4.1.1- La prise en compte de la spécificité d’organisation des Bibliothèques françaises

Le premier chapitre nous a montré que les organisations publiques sont restées, à des degrés divers, sous l’emprise de la bureaucratie. Nous avons à cet égard, noté la particularité du statut de la fonction publique qui laisse peu de possibilités d’action aux différents acteurs (personnel et dirigeant) d’une organisation publique pour mener un véritable management participatif. Car, nous assistons souvent à une double hiérarchie qui règle le fonctionnement des organisations publiques : une hiérarchie fonctionnelle et une hiérarchie politique.

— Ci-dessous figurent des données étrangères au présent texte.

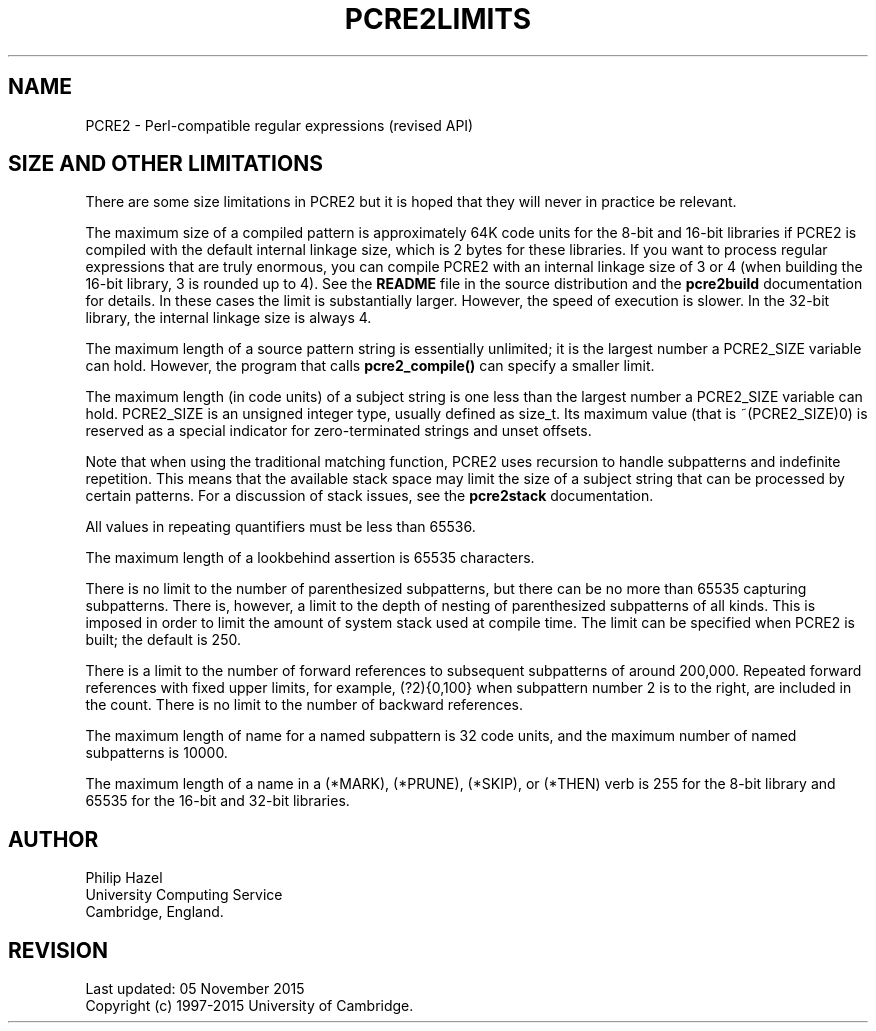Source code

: .TH PCRE2LIMITS 3 "05 November 2015" "PCRE2 10.21"
.SH NAME
PCRE2 - Perl-compatible regular expressions (revised API)
.SH "SIZE AND OTHER LIMITATIONS"
.rs
.sp
There are some size limitations in PCRE2 but it is hoped that they will never
in practice be relevant.
.P
The maximum size of a compiled pattern is approximately 64K code units for the
8-bit and 16-bit libraries if PCRE2 is compiled with the default internal
linkage size, which is 2 bytes for these libraries. If you want to process
regular expressions that are truly enormous, you can compile PCRE2 with an
internal linkage size of 3 or 4 (when building the 16-bit library, 3 is rounded
up to 4). See the \fBREADME\fP file in the source distribution and the
.\" HREF
\fBpcre2build\fP
.\"
documentation for details. In these cases the limit is substantially larger.
However, the speed of execution is slower. In the 32-bit library, the internal
linkage size is always 4.
.P
The maximum length of a source pattern string is essentially unlimited; it is
the largest number a PCRE2_SIZE variable can hold. However, the program that
calls \fBpcre2_compile()\fP can specify a smaller limit.
.P
The maximum length (in code units) of a subject string is one less than the
largest number a PCRE2_SIZE variable can hold. PCRE2_SIZE is an unsigned
integer type, usually defined as size_t. Its maximum value (that is
~(PCRE2_SIZE)0) is reserved as a special indicator for zero-terminated strings
and unset offsets.
.P
Note that when using the traditional matching function, PCRE2 uses recursion to
handle subpatterns and indefinite repetition. This means that the available
stack space may limit the size of a subject string that can be processed by
certain patterns. For a discussion of stack issues, see the
.\" HREF
\fBpcre2stack\fP
.\"
documentation.
.P
All values in repeating quantifiers must be less than 65536.
.P
The maximum length of a lookbehind assertion is 65535 characters.
.P
There is no limit to the number of parenthesized subpatterns, but there can be
no more than 65535 capturing subpatterns. There is, however, a limit to the
depth of nesting of parenthesized subpatterns of all kinds. This is imposed in
order to limit the amount of system stack used at compile time. The limit can
be specified when PCRE2 is built; the default is 250.
.P
There is a limit to the number of forward references to subsequent subpatterns
of around 200,000. Repeated forward references with fixed upper limits, for
example, (?2){0,100} when subpattern number 2 is to the right, are included in
the count. There is no limit to the number of backward references.
.P
The maximum length of name for a named subpattern is 32 code units, and the
maximum number of named subpatterns is 10000.
.P
The maximum length of a name in a (*MARK), (*PRUNE), (*SKIP), or (*THEN) verb
is 255 for the 8-bit library and 65535 for the 16-bit and 32-bit libraries.
.
.
.SH AUTHOR
.rs
.sp
.nf
Philip Hazel
University Computing Service
Cambridge, England.
.fi
.
.
.SH REVISION
.rs
.sp
.nf
Last updated: 05 November 2015
Copyright (c) 1997-2015 University of Cambridge.
.fi
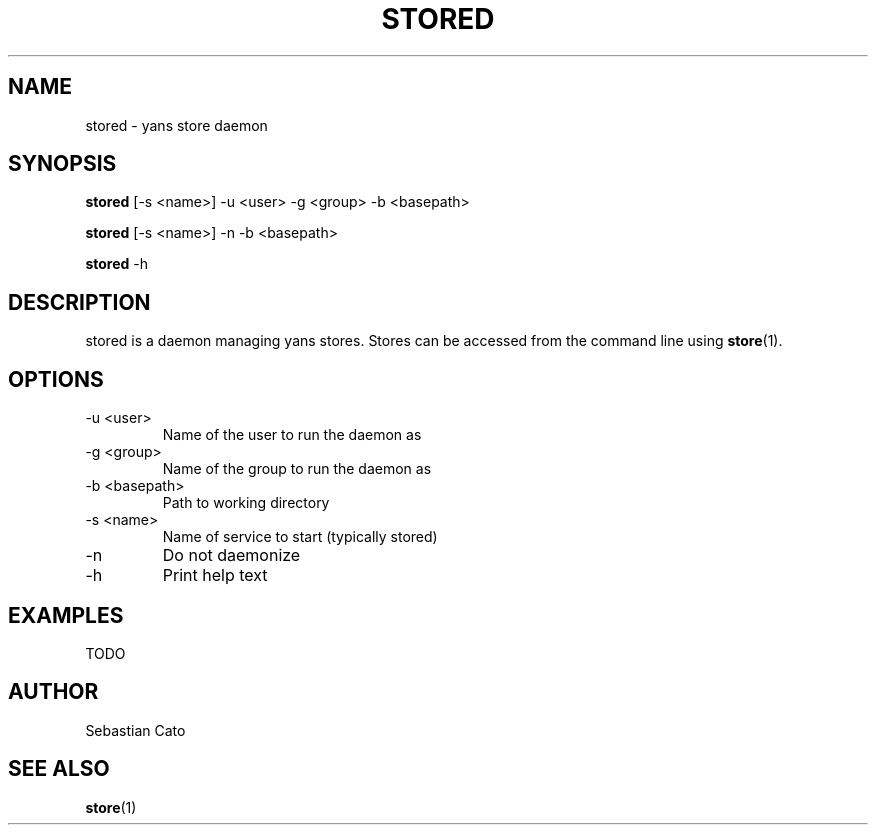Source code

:.TH STORED 1 "April 21, 2018" yans "Yet Another Network Scanner"
.SH NAME
stored \- yans store daemon
.SH SYNOPSIS
.B stored
[\-s <name>] \-u <user> \-g <group> \-b <basepath>

.B stored
[\-s <name>] \-n \-b <basepath>

.B stored
\-h

.SH DESCRIPTION

stored is a daemon managing yans stores.
Stores can be accessed from the command line using
.BR store (1).


.SH OPTIONS
.TP
\-u <user>
Name of the user to run the daemon as
.TP
\-g <group>
Name of the group to run the daemon as
.TP
\-b <basepath>
Path to working directory
.TP
\-s <name>
Name of service to start (typically stored)
.TP
\-n
Do not daemonize
.TP
\-h
Print help text
.SH EXAMPLES
TODO
.SH AUTHOR
Sebastian Cato
.SH SEE ALSO
.BR store (1)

Ainsi, pour une Bibliothèque universitaire ou publique, l’hiérarchie fonctionnelle est constituée par le directeur, les chefs de sections ou de départements et les autres catégories de personnels (bibliothécaires et magasiniers auxquels on accorde des tâches selon leur niveau statutaire et en fonction de l’évolution de leur carrière). Son hiérarchie politique est constituée du maire (dans le cas d’une Bibliothèque publique) ou du président de l’université (pour une Bibliothèque universitaire), des conseillers (pour une Bibliothèque publique) ou de chefs de services et départements (dans le cas d’une Bibliothèque universitaire) et des représentants de la Bibliothèque.

Dans un autre registre, de par l’étude des organisations privées et des organisations publiques, nous avons noté la situation paradoxale que vivent aujourd’hui  les Bibliothèques.

  • D’une part, la complexité de la gestion humaine résultant des règles statutaires ne contribue pas à une meilleure participation de tout le personnel dans la prise de décision. La connaissance du cadre institutionnel des Bibliothèques, nous permet de constater que la décision est fortement centralisée dans ce milieu parce que la marge de manœuvre des personnels s’inscrit dans le rôle qui leur est défini par les textes juridiques.
  • D’autre part, la crise économique associée au progrès technologique a donné lieu à une exigence de rationalisation et d’amélioration des performances, d’où le besoin de mettre en place des systèmes de planification dans les organisations publiques. Comme nous l’avons noté dans le second chapitre, la planification prend en compte les dimensions internes et externes de l’organisation ; elle conduit à une réflexion prospective sur le devenir de l’organisation et à la définition d’objectifs précis à atteindre. Son application qui amène à une gestion plus transparente et plus proche de la réalité de l’organisation nécessite la mise en place préalable d’un projet connu et approuvé par tous les acteurs où les objectifs sont clairement définis, les stratégies qui en découlent sont formalisées et les responsabilités et l’échéancier sont précisés.

L’enjeu actuel des Bibliothèques est donc, d’avoir une stratégie claire, de déterminer les objectifs d’une façon précise et d’impliquer tout le personnel dans la planification et le pilotage.

En l’absence d’exemples d’expériences de planification conduits en Bibliothèque, est-il correcte de dire que les bibliothécaires mènent des politiques sans conviction quant à leur impact alors qu’ils manifestent une réelle volonté de s’intégrer dans leur environnement ?

Nous avons perçu cette volonté dans le dialogue existant entre les bibliothécaires et leurs tutelles au travers des réunions de communication et de concertation. Nous pensons que ce dialogue est mobilisateur et riche en retombées. En effet, la réflexion collective entre ces acteurs, portant sur le budget et les orientations générales de la Bibliothèque, contribue non seulement à intégrer la Bibliothèque dans son environnement, mais aussi à faire connaître les problèmes de celle-ci. Car, l’exigence de répondre au mieux à des besoins toujours plus nombreux et la nécessité de gérer des contraintes financières de plus en plus tendues ont donné lieu à un changement dans les activités attribuées aux bibliothécaires. Nous avons noté ce changement au travers de quelques exemples illustrant l’évolution des services et des compétences des personnels. C’est justement, cette évolution rapide qui amène les bibliothécaires à penser leur organisation en termes d’objectifs et d’impacts. Mais, nous ne savons pas si leurs démarches sont formalisées.